No mesmo sentido, o Instituto dos Advogados Brasileiros (IAB) e a OAB Seccional do Rio de Janeiro – OAB/RJ repudiaram iniciativa de uso de bots para ingresso na Justiça do Trabalho, afirmando que “a advocacia é atividade privativa de advogados e advogadas”2.
Vale frisar que os maiores prejudicados pela mercantilização do exercício da advocacia, por meio do emprego de práticas predatórias de aliciamento de clientela e estímulo à chamada Indústria do Dano Moral, acabam sendo os sujeitos de direito, pois se veem manipulados e, atraídos por falsas promessas, se submetem ao litígio desprovidos do adequado aconselhamento moral, psicológico e financeiro.

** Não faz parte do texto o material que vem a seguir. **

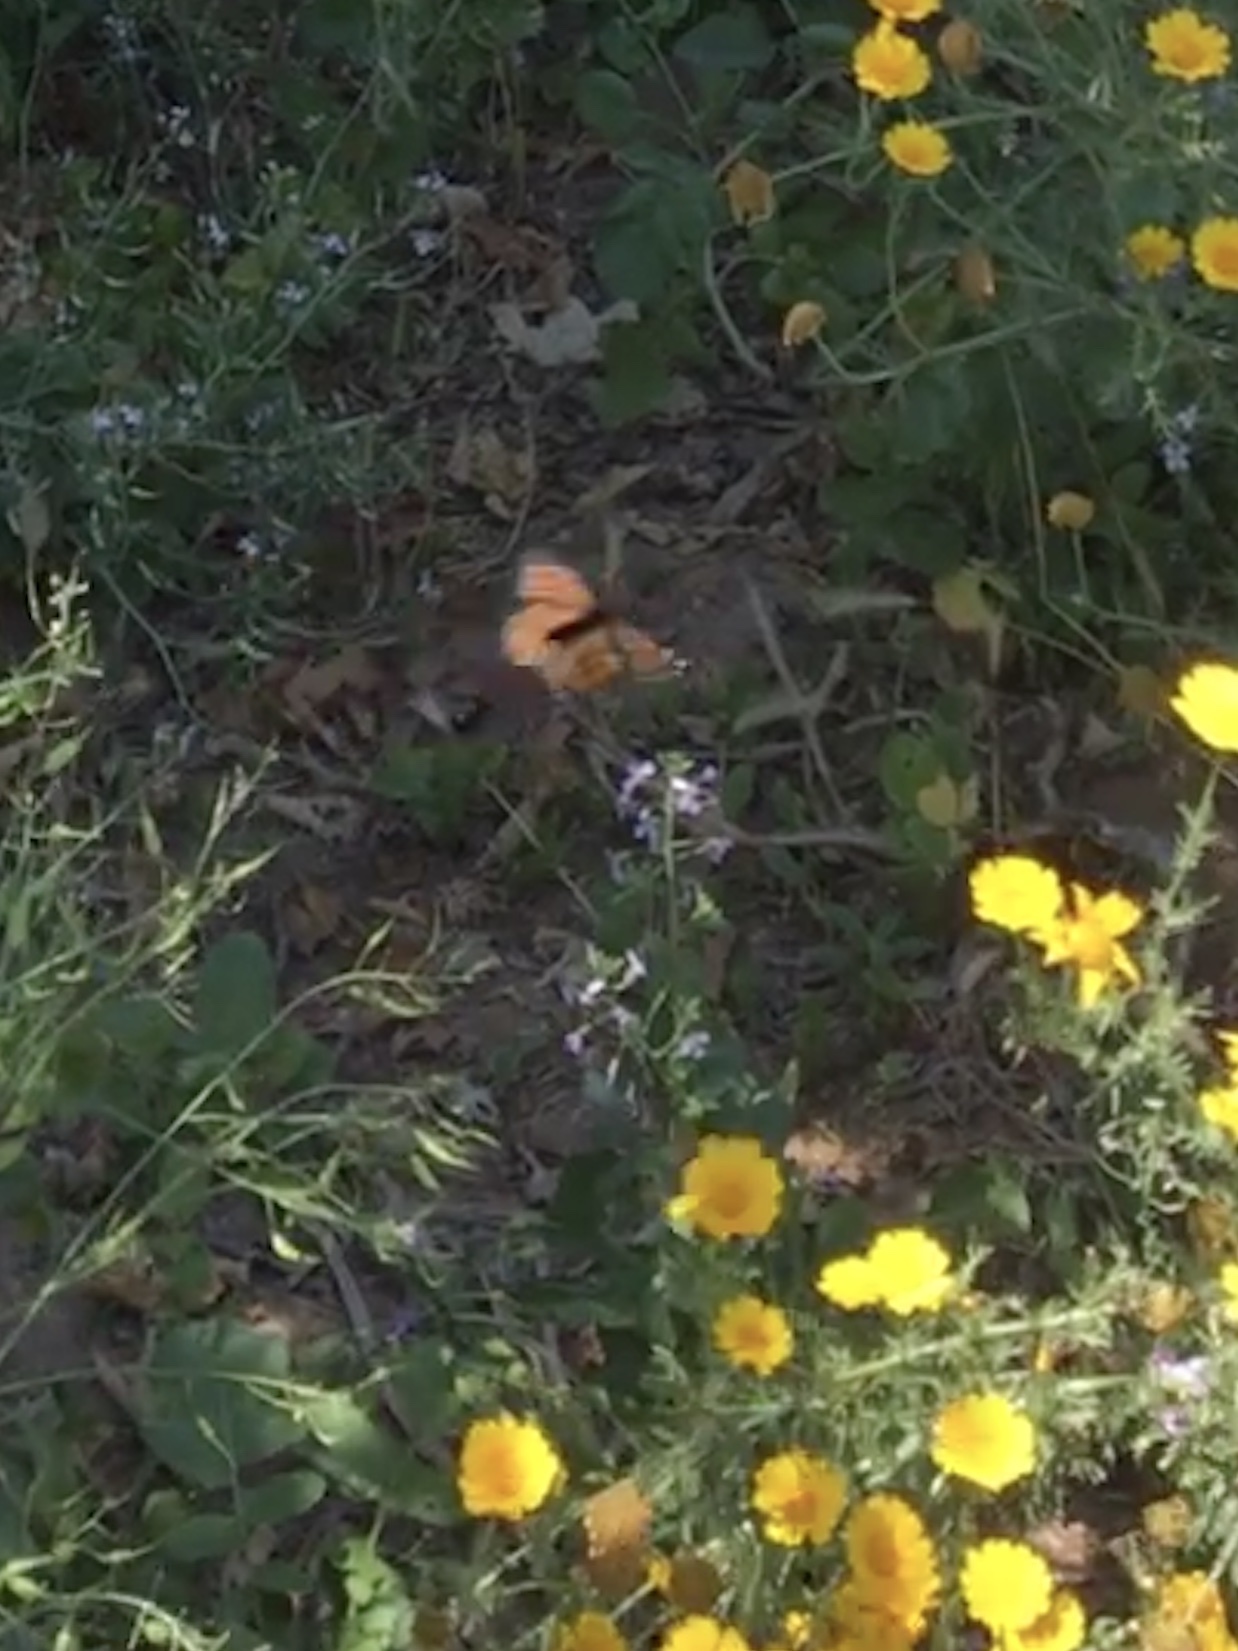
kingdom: Animalia
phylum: Arthropoda
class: Insecta
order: Lepidoptera
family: Nymphalidae
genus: Danaus
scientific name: Danaus plexippus
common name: Monarch
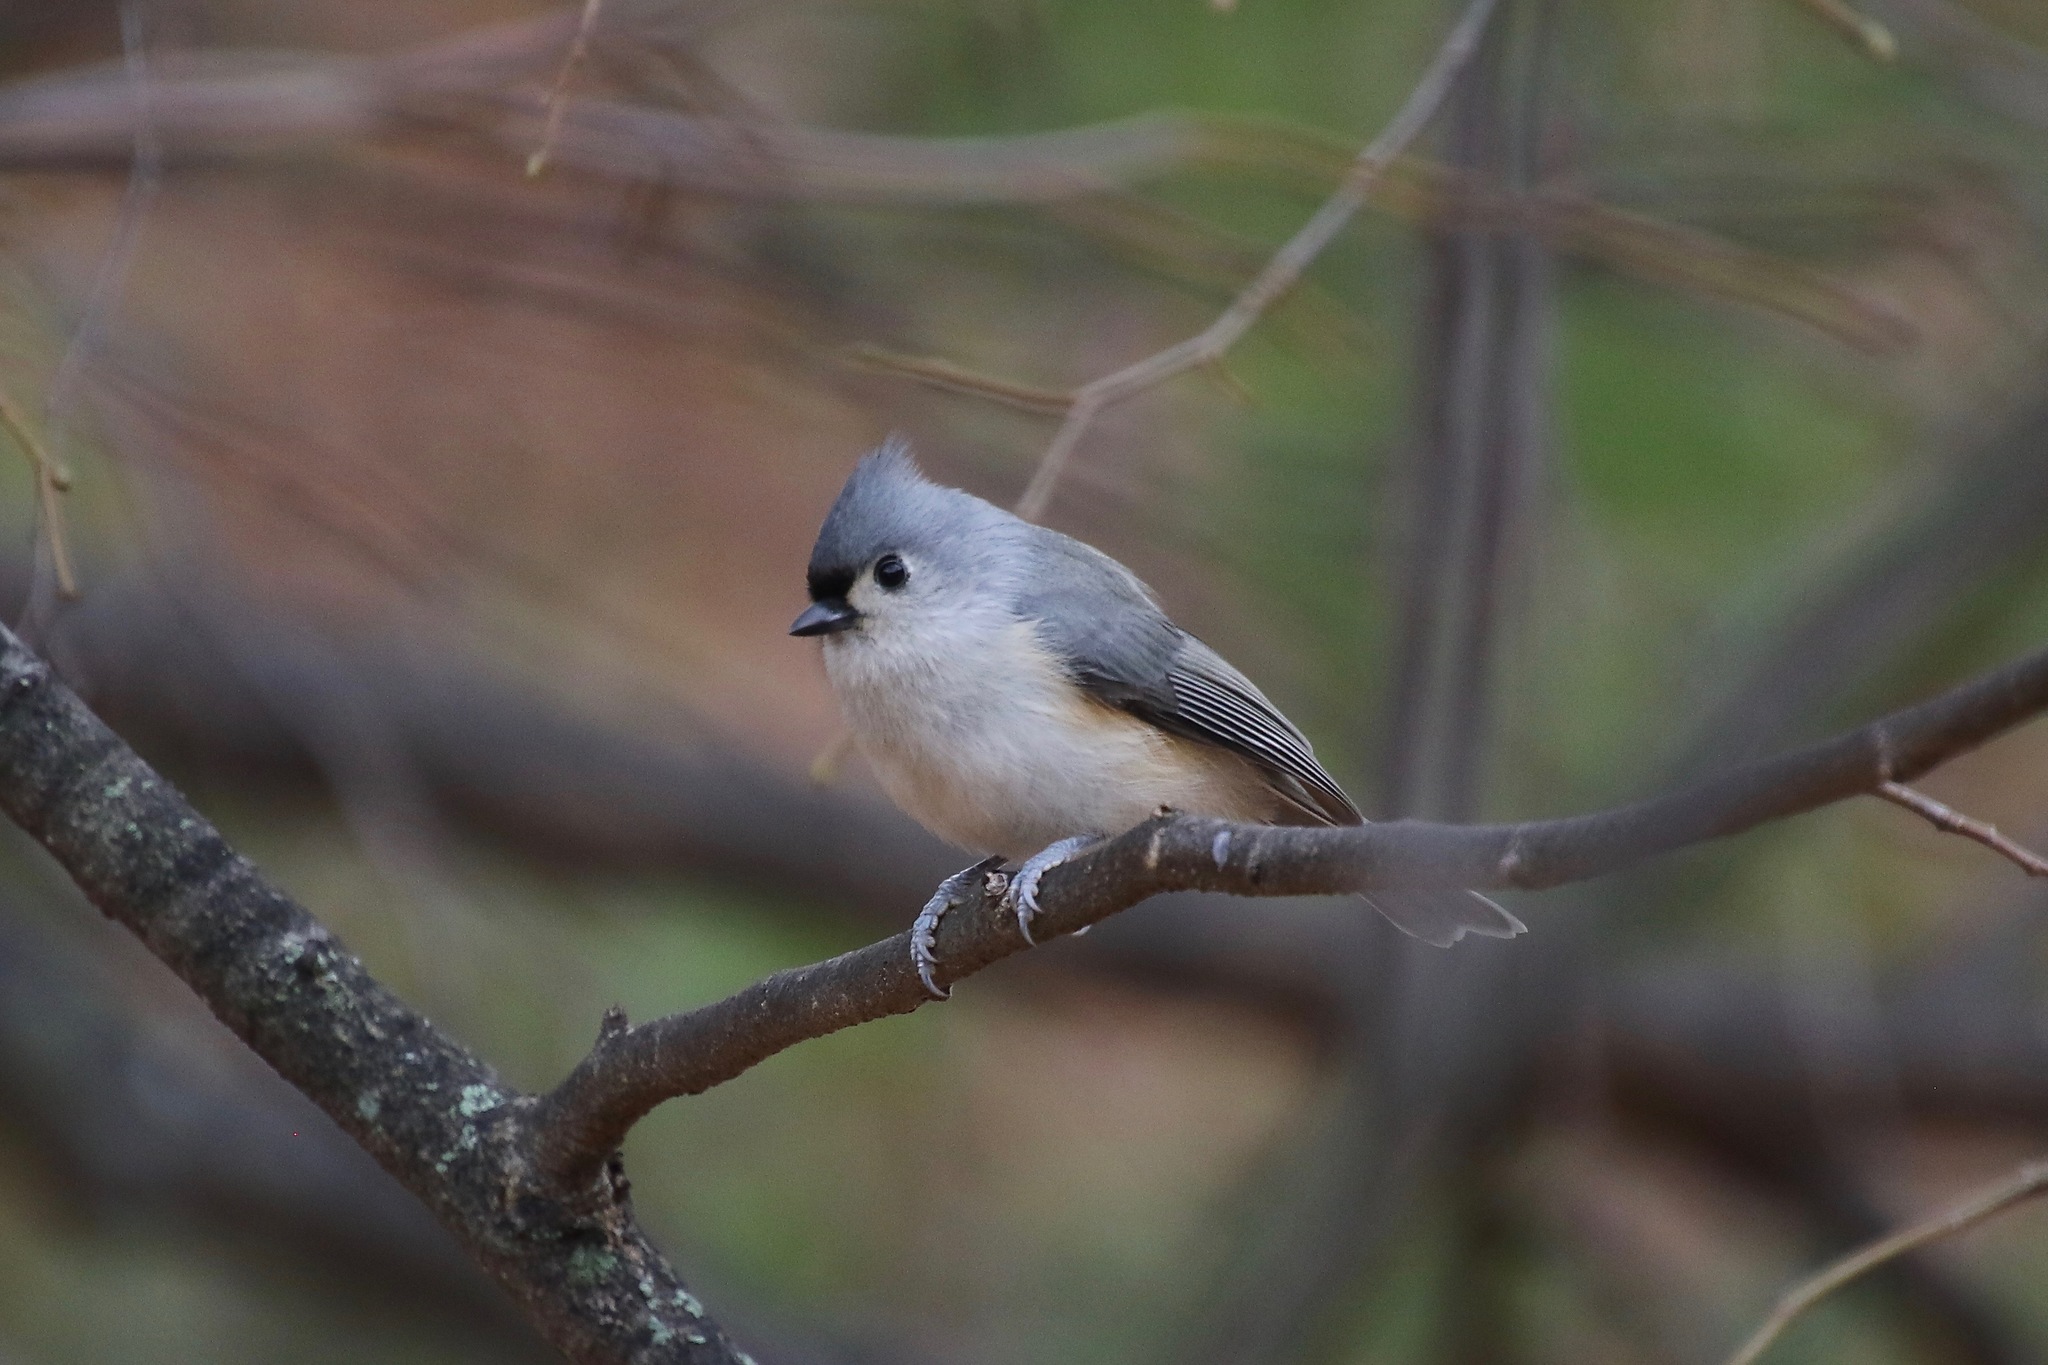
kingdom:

Diante disso, lamenta-se que a inovação tecnológica – relevante a diversas atividades desempenhadas no contexto da economia digital, para o bem do progresso da humanidade – seja utilizada para finalidades desvinculadas dos princípios que regem o exercício da advocacia. Nesse contexto, entende-se que cabe o alerta à sociedade quanto a tais práticas, no sentido de prevenir que nosso Poder Judiciário venha a servir para alimentar modelos de negócio que possam não atender o propósito da existência da atividade jurisdicional.